An Ice-cream War is a 1982 novel by William Boyd that satirizes the battles between the Germans and British in East Africa during World War I. One part of the novel follows a feud between the American Temple Smith and the German Erich von Bishop. Once friends, Bishop sabotages Smith's plantation, sending him into poverty and Smith swears vengeance. The second part of the novel follows Gabriel, the son in an aristocratic family who must leave his new wife to fight in Africa, where he is wounded.
The story focuses on the East African Campaign fought between British and German forces during World War I, and how it affects several individual people whose paths converge.
The first character introduced is Temple Smith (Walter Smith in the US edition), an American expatriate farm-owner/mechanic/engineer who runs a successful sisal plantation in British East Africa near Mount Kilimanjaro. Before war breaks out in August 1914, Smith is on cordial terms with his German half-English neighbour, Erich von Bishop. Smith even shops for coffee plant seedlings at the botanical garden in the capital of German East Africa, Dar es Salaam. Major von Bishop burns Smith's sisal and linseed plantation in the opening campaign of the Great War, and then dismantles the massive decorticator, the industrial centrepiece of Smith's sisal farm operations. Now made a penniless refugee, and unable to secure any war reparations from the colonial British bureaucracy, Smith places his wife and children with his missionary father-in-law and joins the British military forces in Nairobi, pursuing personal vengeance against von Bishop over the next four years of the war in East Africa.

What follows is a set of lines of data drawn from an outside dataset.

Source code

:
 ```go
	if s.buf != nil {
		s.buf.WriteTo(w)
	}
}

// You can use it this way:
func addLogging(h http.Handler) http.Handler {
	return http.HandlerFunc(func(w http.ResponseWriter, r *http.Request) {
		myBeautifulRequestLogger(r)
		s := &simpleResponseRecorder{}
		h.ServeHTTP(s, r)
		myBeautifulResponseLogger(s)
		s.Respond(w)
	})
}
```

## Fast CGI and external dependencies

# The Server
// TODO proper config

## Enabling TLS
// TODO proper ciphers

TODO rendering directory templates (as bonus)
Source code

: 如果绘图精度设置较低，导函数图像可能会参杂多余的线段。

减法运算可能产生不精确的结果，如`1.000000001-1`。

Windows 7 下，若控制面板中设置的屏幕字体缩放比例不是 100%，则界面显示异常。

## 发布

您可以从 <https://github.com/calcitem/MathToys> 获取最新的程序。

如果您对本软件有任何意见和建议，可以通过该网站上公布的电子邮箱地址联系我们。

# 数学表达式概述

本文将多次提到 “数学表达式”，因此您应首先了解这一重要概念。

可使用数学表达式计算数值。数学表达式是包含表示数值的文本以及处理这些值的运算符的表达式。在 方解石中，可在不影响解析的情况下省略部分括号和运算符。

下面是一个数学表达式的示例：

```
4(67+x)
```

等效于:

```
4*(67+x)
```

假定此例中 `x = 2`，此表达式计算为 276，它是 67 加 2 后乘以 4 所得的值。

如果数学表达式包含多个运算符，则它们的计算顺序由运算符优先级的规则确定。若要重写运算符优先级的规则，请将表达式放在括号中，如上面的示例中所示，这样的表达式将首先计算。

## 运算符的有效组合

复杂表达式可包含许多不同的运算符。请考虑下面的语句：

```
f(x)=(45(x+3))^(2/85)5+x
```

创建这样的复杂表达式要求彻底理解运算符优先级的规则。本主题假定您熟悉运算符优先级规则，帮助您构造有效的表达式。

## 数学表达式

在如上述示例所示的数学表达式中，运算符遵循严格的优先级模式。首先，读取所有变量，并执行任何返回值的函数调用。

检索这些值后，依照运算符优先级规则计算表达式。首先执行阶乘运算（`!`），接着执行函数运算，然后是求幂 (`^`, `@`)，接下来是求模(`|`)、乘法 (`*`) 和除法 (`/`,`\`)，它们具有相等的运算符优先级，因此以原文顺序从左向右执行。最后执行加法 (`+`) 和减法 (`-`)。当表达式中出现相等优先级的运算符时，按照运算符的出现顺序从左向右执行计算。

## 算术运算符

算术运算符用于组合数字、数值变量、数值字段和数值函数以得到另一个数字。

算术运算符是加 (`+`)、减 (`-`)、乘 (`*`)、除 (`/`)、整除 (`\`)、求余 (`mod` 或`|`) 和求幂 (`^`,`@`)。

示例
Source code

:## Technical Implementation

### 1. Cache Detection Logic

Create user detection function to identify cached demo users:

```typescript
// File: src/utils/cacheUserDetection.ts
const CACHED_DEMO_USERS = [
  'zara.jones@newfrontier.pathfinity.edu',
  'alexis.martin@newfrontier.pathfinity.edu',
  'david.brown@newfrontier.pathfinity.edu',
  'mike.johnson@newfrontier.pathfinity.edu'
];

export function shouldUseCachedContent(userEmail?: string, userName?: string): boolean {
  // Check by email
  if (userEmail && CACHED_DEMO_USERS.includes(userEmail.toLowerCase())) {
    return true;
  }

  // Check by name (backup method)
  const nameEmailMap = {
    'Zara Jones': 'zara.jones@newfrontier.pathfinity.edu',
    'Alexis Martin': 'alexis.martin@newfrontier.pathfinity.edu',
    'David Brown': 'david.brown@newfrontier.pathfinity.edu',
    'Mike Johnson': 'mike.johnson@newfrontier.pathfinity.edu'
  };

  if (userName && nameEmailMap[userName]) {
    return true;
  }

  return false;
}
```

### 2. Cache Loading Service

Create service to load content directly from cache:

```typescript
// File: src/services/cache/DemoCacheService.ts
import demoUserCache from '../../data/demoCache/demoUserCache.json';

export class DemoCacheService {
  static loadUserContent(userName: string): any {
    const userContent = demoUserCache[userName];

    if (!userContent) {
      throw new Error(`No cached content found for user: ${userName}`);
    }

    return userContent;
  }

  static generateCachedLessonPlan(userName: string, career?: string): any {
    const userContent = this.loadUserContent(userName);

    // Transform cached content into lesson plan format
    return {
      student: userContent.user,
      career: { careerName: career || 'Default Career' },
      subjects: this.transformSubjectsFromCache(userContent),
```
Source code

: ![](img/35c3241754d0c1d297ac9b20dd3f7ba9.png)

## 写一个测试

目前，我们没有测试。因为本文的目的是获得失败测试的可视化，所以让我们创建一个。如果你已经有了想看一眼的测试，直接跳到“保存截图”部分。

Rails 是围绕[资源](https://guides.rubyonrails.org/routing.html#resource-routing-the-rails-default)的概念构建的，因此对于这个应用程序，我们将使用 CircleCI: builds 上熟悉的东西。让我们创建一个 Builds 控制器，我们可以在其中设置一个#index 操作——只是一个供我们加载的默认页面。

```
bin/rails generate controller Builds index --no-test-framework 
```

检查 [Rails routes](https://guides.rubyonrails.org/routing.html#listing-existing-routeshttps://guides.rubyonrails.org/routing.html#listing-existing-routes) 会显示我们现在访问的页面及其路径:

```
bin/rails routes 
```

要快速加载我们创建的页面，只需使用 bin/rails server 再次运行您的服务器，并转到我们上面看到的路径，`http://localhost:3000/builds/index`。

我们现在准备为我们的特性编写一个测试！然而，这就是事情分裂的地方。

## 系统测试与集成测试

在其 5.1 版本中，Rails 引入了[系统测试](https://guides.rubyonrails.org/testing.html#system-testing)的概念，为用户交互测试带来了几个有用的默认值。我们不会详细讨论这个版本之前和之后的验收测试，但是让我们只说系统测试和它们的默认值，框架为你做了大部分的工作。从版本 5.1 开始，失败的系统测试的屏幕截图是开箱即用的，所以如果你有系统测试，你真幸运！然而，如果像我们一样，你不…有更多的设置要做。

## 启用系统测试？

The second narrative strand involves Felix Cobb, the studious youngest son of an aristocratic and traditional British military family, everyone of whom he despises apart from his older brother Gabriel, a captain. The latter soon marries his sweetheart Charis (inspiring a certain jealousy in Felix), but war breaks out while Gabriel is on his honeymoon in Normandy, and he makes haste back to his regiment. Gabriel is posted to Africa, where he befriends psychotic fellow soldier Bilderbeck and is wounded the Battle of Tanga. Whilst recovering in a Prisoner of War hospital, he develops an infatuation for Erich von Bishop's plump, stubborn wife Liesl, who works there as a nurse.
The novel could be considered a satire on the ineptitude of authority in wartime. A recurring character, District Officer Wheech-Browning, spreads chaos wherever he goes, such that Smith observes that every time he goes somewhere with Wheech-Browning, someone in their company meets an unfortunate death.